February 6, 2020
Be able to define or describe the following terms in a sentence or two and/or highlight two or three key points (such as might be included in a multiple-choice or matching-type question).
|Alexander the Great||Source Criticism||Parenesis||Triumphal Entry|
|Hellenization||Form Criticism||Desposynoi||Last Supper|
|Pharisees||Redaction Criticism||Faith and Works||Great Commission|
|Sadducees||Orality vs. Textuality||Wisdom||Antitheses|
|Jesus of History vs. Christ of Faith||Synoptic Problem||Sermon on the Mount|
|No Quest||Gospel||Lord’s Prayer (Our Father)|
|New Quest||Synoptic Gospels||Petrine Doctrine|
|Third Quest||Christology||Passion Predictions|
Points to Ponder
Below is a brief summary of the major topics we have discussed in class.
- What do scholars mean when they speak of the relationship between the “Jesus of history” and the “Christ of faith”? What were the major periods or phases of the “quests of the historical Jesus”? Who were the key figures? What are the strengths and weaknesses of each period? What are criteria of authenticity?
- Historically speaking, how did the written Gospels come to be? What may have been happening during the period of oral transmission of Jesus materials? How confident can we be about the general reliability of the Gospel narratives?

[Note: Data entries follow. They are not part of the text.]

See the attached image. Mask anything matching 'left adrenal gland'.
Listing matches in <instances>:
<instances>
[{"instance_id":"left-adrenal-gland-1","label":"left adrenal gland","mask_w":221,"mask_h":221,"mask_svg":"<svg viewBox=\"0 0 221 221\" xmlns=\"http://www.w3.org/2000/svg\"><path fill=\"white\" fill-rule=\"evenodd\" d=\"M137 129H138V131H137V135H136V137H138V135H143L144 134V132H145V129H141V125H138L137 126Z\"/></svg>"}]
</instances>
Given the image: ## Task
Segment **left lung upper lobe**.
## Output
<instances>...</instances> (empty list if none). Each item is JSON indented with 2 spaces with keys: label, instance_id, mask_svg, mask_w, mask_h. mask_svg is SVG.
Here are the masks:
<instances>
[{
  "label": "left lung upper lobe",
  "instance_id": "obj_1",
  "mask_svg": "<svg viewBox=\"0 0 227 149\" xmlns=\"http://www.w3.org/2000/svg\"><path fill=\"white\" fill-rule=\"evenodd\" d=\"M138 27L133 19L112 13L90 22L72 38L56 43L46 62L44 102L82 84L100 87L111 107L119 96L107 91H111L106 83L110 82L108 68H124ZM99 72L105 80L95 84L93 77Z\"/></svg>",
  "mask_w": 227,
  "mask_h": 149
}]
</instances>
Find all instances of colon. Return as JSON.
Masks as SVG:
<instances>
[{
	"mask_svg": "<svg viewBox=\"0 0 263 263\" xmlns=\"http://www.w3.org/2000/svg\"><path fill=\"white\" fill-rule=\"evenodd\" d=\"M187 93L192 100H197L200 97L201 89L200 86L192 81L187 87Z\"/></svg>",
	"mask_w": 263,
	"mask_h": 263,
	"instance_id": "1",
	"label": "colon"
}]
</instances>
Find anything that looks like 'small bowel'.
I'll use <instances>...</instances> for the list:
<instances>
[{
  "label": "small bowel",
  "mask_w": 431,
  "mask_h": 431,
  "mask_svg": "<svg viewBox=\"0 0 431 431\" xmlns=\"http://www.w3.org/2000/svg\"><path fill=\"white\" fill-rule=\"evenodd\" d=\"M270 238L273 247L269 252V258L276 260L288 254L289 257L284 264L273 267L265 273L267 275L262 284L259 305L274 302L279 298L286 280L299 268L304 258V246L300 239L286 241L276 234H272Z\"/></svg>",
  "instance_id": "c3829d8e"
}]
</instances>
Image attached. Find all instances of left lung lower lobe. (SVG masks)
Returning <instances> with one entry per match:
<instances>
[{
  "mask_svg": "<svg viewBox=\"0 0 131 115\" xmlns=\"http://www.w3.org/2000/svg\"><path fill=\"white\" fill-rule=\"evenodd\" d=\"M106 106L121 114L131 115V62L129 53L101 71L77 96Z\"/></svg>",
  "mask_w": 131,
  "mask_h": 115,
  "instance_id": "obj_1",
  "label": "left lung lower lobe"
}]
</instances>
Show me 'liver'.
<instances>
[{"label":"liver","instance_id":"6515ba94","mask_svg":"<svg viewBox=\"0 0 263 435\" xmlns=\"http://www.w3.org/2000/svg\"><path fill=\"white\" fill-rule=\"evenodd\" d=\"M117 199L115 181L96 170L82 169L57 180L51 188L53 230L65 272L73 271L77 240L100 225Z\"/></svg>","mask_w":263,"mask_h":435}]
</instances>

- What is the “Synoptic problem”? What is Q? Be able to suggest some reasons there are four Gospels rather than one.
- How did hellenization influence the development of Jewish history and religion in the ancient world? What is the difference between a Pharisee and a Sadducee? Generally speaking, what factors might a Christian need to keep in mind while studying the Jewish context of the New Testament?

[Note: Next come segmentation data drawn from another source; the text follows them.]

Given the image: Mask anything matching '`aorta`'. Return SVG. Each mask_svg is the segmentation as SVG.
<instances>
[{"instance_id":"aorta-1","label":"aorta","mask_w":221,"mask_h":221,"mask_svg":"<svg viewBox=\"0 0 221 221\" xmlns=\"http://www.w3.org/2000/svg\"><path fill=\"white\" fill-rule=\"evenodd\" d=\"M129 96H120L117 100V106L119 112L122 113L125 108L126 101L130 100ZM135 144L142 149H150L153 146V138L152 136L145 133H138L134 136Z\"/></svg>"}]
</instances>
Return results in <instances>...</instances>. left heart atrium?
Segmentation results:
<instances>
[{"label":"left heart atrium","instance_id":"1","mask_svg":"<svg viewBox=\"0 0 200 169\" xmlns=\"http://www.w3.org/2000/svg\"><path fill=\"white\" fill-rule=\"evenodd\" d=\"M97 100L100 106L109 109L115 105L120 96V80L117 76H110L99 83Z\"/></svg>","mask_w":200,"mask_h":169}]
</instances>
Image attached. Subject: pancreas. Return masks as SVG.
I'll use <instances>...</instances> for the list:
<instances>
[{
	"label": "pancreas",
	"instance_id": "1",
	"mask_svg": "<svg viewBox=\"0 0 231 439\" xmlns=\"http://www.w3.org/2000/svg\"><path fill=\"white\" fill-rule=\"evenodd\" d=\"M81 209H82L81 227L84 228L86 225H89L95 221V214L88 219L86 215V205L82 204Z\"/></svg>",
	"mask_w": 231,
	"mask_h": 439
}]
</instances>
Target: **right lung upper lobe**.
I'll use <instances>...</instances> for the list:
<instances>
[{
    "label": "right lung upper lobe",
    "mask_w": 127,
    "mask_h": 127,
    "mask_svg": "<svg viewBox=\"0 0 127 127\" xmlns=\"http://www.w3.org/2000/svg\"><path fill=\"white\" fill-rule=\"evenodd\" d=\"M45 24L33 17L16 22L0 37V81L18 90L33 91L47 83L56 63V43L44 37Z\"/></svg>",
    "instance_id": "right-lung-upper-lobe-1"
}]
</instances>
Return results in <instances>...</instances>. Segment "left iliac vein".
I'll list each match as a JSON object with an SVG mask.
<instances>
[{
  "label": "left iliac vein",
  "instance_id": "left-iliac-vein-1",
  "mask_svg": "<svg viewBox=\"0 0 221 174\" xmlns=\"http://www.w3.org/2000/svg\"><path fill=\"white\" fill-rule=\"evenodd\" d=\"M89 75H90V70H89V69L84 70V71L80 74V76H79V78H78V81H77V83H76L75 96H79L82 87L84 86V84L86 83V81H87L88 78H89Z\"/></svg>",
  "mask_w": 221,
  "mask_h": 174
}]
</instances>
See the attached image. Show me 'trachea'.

- How do you account for the central place the Gospel of Matthew enjoyed for much of Christian history? What features of the Gospel may have contributed to this role? What can be inferred about the community of believers for whom Matthew was written? What were some of their concerns?

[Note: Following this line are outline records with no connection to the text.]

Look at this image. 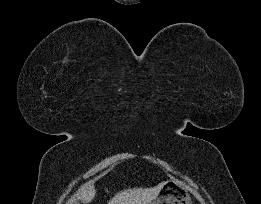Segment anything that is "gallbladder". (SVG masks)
<instances>
[{
	"label": "gallbladder",
	"instance_id": "1",
	"mask_svg": "<svg viewBox=\"0 0 261 204\" xmlns=\"http://www.w3.org/2000/svg\"><path fill=\"white\" fill-rule=\"evenodd\" d=\"M73 204H80L78 201H75Z\"/></svg>",
	"mask_w": 261,
	"mask_h": 204
}]
</instances>
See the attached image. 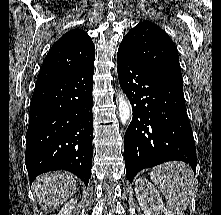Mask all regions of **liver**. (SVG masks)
Masks as SVG:
<instances>
[{"mask_svg": "<svg viewBox=\"0 0 221 215\" xmlns=\"http://www.w3.org/2000/svg\"><path fill=\"white\" fill-rule=\"evenodd\" d=\"M77 182L72 174L55 171L35 179L33 193L46 212L57 209L76 191Z\"/></svg>", "mask_w": 221, "mask_h": 215, "instance_id": "1", "label": "liver"}]
</instances>
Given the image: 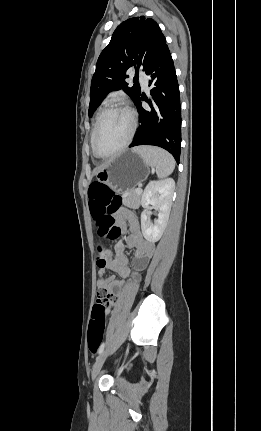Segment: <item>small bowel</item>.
I'll return each mask as SVG.
<instances>
[{"mask_svg": "<svg viewBox=\"0 0 261 431\" xmlns=\"http://www.w3.org/2000/svg\"><path fill=\"white\" fill-rule=\"evenodd\" d=\"M118 220L121 227L129 226V234L126 244L129 248L134 249L133 270L128 267V260L124 255V245L122 242L115 244V259L108 260L104 265H98L97 287L105 290L111 296L119 297L123 293L124 279L128 278L132 272L138 273L144 270L151 257L153 256L155 246L152 242L147 241L141 233L138 217L131 210H121L118 213ZM106 270H110L120 276L123 280H116L114 276H106ZM112 304L107 305L105 315L111 310Z\"/></svg>", "mask_w": 261, "mask_h": 431, "instance_id": "c3829d8e", "label": "small bowel"}]
</instances>
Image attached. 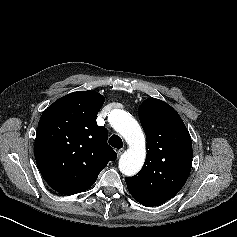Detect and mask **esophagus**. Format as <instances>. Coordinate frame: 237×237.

- What does the Gospel of Matthew have to say about “righteousness” and/or “law” in the context of early Christianity? Is Matthew’s message “harder” or “easier” than what contemporary Jews were saying? Explain.
- Discuss the Sermon on the Mount as a summary of Jesus’ teachings about righteousness (or ethics). What seem to be the major themes of this section of Matthew?
- What are the major themes of the book of James? What points of similarity do you find between James, the Gospel of Matthew, and the Didache? Discuss James and Paul as different voices in the early church’s debates about faith and works.
Format of the Exam
Part I. Thirty-five multiple-choice questions worth four points each, based on the key terms listed above and assigned Scripture readings (140 points).
Part II. One essay question (60 points). You will have a choice between two of the following questions:
- Discuss the “problem of the historical Jesus” and scholarly attempts to address that problem in modern times. How have the various quests helped to refine our understanding of the Jesus of history? Which proposals seem most reasonable to you, and why?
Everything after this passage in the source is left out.